─── Document passage ───

Dijkstra’s Algorithm —
In this article we are going to understand one of the most popular distance finding algorithm with non-negative edge weights in Graph.
(Source: Wikipedia)
Problem Statement:
Given a weighted graph G with vertices V and edges E, and a source vertex s, the goal is to find the shortest paths from the source vertex s to all other vertices in the graph.
Algorithm Steps:
Initialization:
Initialize a distance array dist[] where dist[i] represents the distance from the source vertex to vertex i.
Set dist[s]=0 and dist[v]=∞ for all other vertices v.
Create a priority queue (or min-heap) to store vertices and their current distances. Enqueue the source vertex with distance 0.
Main Loop:
While the priority queue is not empty, do the following:
Dequeue the vertex u with the minimum distance from the priority queue.
For each neighboring vertex v of u, calculate the total distance from the source to v through u. If this distance is smaller than the current known distance to v, update dist[v] and enqueue v with the new distance.
Termination:
- Once the priority queue is empty, the algorithm terminates, and the dist[] array contains the shortest distances from the source to all other vertices.
V - Destination U - source
#include <bits/stdc++.h>
using namespace std;
// ∞
const int INF = numeric_limits<int>::max();
// You can put the any large value at the place of infinite such as
// Maximum value of Integer.

─── Provided material ───

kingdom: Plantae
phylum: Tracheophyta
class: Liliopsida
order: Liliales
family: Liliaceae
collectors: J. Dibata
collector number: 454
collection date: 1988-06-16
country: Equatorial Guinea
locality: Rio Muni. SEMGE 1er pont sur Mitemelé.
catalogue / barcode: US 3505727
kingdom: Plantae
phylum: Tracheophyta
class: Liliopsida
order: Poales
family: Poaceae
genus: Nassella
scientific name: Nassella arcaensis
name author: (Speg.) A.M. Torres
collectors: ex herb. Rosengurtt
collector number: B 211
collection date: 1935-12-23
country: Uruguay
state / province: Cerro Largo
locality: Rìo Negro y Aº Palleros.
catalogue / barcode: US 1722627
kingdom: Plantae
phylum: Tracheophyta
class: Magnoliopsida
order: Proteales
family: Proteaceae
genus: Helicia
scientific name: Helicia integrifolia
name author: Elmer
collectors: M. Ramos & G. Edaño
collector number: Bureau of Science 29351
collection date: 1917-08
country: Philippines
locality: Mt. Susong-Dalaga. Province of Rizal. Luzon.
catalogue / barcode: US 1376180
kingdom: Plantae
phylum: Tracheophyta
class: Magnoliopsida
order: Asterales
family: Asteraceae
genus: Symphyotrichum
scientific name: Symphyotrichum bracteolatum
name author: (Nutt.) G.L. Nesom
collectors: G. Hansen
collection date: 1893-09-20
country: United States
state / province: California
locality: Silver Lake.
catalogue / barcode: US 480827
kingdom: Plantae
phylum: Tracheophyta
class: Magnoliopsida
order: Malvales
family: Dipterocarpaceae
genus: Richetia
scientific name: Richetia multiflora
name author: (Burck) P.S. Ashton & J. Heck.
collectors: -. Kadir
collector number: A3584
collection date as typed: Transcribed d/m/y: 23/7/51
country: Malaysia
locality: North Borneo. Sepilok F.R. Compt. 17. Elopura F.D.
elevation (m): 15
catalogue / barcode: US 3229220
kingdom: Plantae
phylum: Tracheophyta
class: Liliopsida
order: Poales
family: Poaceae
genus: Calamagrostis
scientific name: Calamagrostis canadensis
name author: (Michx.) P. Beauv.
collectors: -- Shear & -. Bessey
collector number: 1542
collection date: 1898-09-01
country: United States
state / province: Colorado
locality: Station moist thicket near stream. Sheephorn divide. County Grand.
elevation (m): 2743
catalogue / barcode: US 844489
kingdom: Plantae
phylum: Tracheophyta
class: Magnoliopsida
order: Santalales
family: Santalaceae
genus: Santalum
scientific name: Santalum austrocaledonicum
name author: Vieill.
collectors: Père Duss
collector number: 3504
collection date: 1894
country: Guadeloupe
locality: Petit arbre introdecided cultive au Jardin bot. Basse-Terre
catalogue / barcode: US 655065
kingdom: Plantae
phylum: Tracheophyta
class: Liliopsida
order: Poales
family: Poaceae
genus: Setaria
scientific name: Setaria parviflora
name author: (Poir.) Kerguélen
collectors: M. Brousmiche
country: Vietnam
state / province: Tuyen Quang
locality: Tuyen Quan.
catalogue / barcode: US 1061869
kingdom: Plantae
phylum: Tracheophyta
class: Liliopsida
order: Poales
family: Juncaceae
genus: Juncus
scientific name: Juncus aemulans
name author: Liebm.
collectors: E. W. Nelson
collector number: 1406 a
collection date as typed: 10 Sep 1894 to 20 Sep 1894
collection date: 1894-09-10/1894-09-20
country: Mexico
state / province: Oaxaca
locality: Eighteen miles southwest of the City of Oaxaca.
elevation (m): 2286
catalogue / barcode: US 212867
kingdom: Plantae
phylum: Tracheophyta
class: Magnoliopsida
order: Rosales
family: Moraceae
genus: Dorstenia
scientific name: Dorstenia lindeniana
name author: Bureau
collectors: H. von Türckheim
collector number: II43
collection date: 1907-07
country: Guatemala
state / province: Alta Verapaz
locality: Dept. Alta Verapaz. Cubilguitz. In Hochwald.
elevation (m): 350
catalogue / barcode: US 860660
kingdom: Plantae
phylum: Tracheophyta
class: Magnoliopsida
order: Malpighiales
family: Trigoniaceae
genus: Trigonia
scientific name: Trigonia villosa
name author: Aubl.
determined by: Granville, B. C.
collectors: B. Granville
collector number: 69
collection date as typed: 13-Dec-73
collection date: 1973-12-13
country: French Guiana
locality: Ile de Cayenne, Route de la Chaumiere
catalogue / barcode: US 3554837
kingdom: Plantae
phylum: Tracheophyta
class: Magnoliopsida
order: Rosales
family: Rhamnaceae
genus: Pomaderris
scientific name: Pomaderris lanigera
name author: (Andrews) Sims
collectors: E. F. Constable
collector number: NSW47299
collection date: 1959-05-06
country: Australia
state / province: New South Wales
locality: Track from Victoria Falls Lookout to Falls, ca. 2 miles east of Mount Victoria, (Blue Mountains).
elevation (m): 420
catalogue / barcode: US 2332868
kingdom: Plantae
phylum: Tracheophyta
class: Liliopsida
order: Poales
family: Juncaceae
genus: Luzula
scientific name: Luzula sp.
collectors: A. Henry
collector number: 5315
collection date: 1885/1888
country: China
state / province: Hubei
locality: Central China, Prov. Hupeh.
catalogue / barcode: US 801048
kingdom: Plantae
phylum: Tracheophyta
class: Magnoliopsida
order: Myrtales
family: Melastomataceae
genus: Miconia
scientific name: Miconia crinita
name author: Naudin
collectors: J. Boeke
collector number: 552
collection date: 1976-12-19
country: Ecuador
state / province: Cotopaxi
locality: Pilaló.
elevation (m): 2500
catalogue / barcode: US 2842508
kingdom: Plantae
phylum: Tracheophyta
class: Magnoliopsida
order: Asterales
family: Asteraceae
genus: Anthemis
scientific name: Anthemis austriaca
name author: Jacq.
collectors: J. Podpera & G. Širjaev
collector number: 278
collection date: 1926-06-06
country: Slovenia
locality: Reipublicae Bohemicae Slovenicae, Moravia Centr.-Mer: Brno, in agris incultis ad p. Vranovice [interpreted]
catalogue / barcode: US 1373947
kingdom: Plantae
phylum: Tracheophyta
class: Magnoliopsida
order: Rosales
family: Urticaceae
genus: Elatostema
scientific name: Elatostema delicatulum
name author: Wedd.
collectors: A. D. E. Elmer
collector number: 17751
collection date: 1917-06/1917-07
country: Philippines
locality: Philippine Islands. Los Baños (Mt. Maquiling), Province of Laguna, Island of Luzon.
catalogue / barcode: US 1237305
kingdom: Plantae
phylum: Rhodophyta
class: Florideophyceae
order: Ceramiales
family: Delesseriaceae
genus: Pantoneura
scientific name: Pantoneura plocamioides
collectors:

───

- List of tasks:
a – Using the article on Dijkstra's algorithm, decide whether each statement agrees with it. For each, answer yes or no and quote the words that decide it. (i) The algorithm is meant for graphs whose edge weights may be negative. (ii) The distance to the source vertex starts at 0. (iii) The algorithm terminates once the priority queue is empty.
b – Based on the article on Dijkstra's algorithm, explain in one to three sentences why the code sets INF to the largest int value.
c – Resume the article on Dijkstra's algorithm from the point where it stops.

- Responses to the tasks:
a –
(i) No: "with non-negative edge weights in Graph."
(ii) Yes: "Set dist[s]=0"
(iii) Yes: "Once the priority queue is empty, the algorithm terminates"

b – INF stands for infinity (∞), which the initialization step gives as the starting distance to every vertex other than the source. The code's comment says that any large value can be put in place of infinity, such as the maximum value of an integer.

c –
class Graph {
private:
int numNodes;
vector<vector<pair<int, int>>> adjacencyList;
public:
//constructor for the Graph class
Graph(int n) : numNodes(n), adjacencyList(n) {}
// Function to add an edge to the graph u- source v-destination
void addEdge(int source, int destination, int weight) {
// Uncomment for undirected graph
adjacencyList[source].push_back({destination, weight});
adjacencyList[destination].push_back({source, weight});
}
// Function to perform Dijkstra's algorithm
void dijkstra(int start) {
// Priority queue to store nodes and their distances
priority_queue<pair<int, int>, vector<pair<int, int>>, greater<pair<int, int>>> pq;
// Vector to store distances from the start node
vector<int> distance(numNodes, INF);
// Set the distance of the start node to 0
distance[start] = 0;
// Add the start node to the priority queue
pq.push({0, start});
while (!pq.empty()) {
int u = pq.top().second;
pq.pop();
for (const auto& edge : adjacencyList[u]) {
int v = edge.first;
int weight = edge.second;
// Relaxation step
if (distance[u] + weight < distance[v]) {
distance[v] = distance[u] + weight;
pq.push({distance[v], v});
}
}
}
// Print the distances from the start node
cout << "Shortest distances from node " << start << ":\n";
for (int i = 0; i < numNodes; ++i) {
cout << "To node " << i << ": " << (distance[i] == INF ? "INF" : to_string(distance[i])) << "\n";
}
}
};
int main() {
Graph graph(6);
// Adding edges to the graph U = 0,V = 1,W = 2(weight on a edge)..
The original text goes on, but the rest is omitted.